TASK INPUTS:
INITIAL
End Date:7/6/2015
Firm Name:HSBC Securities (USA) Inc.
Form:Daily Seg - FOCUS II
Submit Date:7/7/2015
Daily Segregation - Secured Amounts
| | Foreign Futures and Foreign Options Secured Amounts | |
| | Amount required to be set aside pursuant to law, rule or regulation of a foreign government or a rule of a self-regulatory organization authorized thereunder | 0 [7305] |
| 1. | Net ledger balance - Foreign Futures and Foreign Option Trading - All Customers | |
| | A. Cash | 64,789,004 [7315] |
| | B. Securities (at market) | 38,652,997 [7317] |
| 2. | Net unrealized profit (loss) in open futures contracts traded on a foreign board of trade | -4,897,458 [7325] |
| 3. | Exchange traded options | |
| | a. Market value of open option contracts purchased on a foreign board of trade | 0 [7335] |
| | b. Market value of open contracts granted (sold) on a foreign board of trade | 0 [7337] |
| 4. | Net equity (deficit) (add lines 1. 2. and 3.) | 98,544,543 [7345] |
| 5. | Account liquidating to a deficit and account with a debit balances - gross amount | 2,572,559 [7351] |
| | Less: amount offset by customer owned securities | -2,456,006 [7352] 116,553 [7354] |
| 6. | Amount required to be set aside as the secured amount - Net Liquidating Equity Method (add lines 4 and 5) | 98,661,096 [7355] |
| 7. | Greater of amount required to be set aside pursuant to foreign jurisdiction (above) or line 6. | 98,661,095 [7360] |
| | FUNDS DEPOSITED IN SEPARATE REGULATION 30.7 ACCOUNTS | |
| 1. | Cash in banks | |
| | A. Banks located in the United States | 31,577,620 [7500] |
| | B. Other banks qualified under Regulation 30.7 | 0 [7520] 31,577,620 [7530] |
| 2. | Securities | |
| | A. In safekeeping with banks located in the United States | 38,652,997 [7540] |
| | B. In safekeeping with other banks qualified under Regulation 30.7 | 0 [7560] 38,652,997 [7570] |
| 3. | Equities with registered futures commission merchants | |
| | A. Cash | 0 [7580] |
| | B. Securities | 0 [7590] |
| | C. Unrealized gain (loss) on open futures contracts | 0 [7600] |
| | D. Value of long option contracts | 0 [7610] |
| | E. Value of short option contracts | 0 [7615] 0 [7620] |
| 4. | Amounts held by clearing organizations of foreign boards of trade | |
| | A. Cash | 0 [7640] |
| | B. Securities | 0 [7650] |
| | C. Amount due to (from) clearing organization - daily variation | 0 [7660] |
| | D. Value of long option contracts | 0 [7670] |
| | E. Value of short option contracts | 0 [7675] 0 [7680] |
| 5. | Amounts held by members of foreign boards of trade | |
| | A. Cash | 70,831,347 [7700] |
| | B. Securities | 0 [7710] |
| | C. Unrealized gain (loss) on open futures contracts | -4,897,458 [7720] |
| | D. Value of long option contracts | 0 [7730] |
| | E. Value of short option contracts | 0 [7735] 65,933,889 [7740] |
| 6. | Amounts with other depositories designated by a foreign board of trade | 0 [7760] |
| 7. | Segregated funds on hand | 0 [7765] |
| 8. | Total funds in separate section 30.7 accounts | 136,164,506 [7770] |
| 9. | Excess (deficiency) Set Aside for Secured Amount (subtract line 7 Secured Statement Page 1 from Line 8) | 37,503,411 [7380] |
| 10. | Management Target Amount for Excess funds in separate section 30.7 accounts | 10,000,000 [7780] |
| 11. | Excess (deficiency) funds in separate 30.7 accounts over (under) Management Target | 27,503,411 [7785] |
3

YOUR INSTRUCTIONS:
Reply with every line of the material above, unaltered.

SOLUTION TO THE PROBLEM:
INITIAL
End Date:7/6/2015
Firm Name:HSBC Securities (USA) Inc.
Form:Daily Seg - FOCUS II
Submit Date:7/7/2015
Daily Segregation - Secured Amounts
| | Foreign Futures and Foreign Options Secured Amounts | |
| | Amount required to be set aside pursuant to law, rule or regulation of a foreign government or a rule of a self-regulatory organization authorized thereunder | 0 [7305] |
| 1. | Net ledger balance - Foreign Futures and Foreign Option Trading - All Customers | |
| | A. Cash | 64,789,004 [7315] |
| | B. Securities (at market) | 38,652,997 [7317] |
| 2. | Net unrealized profit (loss) in open futures contracts traded on a foreign board of trade | -4,897,458 [7325] |
| 3. | Exchange traded options | |
| | a. Market value of open option contracts purchased on a foreign board of trade | 0 [7335] |
| | b. Market value of open contracts granted (sold) on a foreign board of trade | 0 [7337] |
| 4. | Net equity (deficit) (add lines 1. 2. and 3.) | 98,544,543 [7345] |
| 5. | Account liquidating to a deficit and account with a debit balances - gross amount | 2,572,559 [7351] |
| | Less: amount offset by customer owned securities | -2,456,006 [7352] 116,553 [7354] |
| 6. | Amount required to be set aside as the secured amount - Net Liquidating Equity Method (add lines 4 and 5) | 98,661,096 [7355] |
| 7. | Greater of amount required to be set aside pursuant to foreign jurisdiction (above) or line 6. | 98,661,095 [7360] |
| | FUNDS DEPOSITED IN SEPARATE REGULATION 30.7 ACCOUNTS | |
| 1. | Cash in banks | |
| | A. Banks located in the United States | 31,577,620 [7500] |
| | B. Other banks qualified under Regulation 30.7 | 0 [7520] 31,577,620 [7530] |
| 2. | Securities | |
| | A. In safekeeping with banks located in the United States | 38,652,997 [7540] |
| | B. In safekeeping with other banks qualified under Regulation 30.7 | 0 [7560] 38,652,997 [7570] |
| 3. | Equities with registered futures commission merchants | |
| | A. Cash | 0 [7580] |
| | B. Securities | 0 [7590] |
| | C. Unrealized gain (loss) on open futures contracts | 0 [7600] |
| | D. Value of long option contracts | 0 [7610] |
| | E. Value of short option contracts | 0 [7615] 0 [7620] |
| 4. | Amounts held by clearing organizations of foreign boards of trade | |
| | A. Cash | 0 [7640] |
| | B. Securities | 0 [7650] |
| | C. Amount due to (from) clearing organization - daily variation | 0 [7660] |
| | D. Value of long option contracts | 0 [7670] |
| | E. Value of short option contracts | 0 [7675] 0 [7680] |
| 5. | Amounts held by members of foreign boards of trade | |
| | A. Cash | 70,831,347 [7700] |
| | B. Securities | 0 [7710] |
| | C. Unrealized gain (loss) on open futures contracts | -4,897,458 [7720] |
| | D. Value of long option contracts | 0 [7730] |
| | E. Value of short option contracts | 0 [7735] 65,933,889 [7740] |
| 6. | Amounts with other depositories designated by a foreign board of trade | 0 [7760] |
| 7. | Segregated funds on hand | 0 [7765] |
| 8. | Total funds in separate section 30.7 accounts | 136,164,506 [7770] |
| 9. | Excess (deficiency) Set Aside for Secured Amount (subtract line 7 Secured Statement Page 1 from Line 8) | 37,503,411 [7380] |
| 10. | Management Target Amount for Excess funds in separate section 30.7 accounts | 10,000,000 [7780] |
| 11. | Excess (deficiency) funds in separate 30.7 accounts over (under) Management Target | 27,503,411 [7785] |
3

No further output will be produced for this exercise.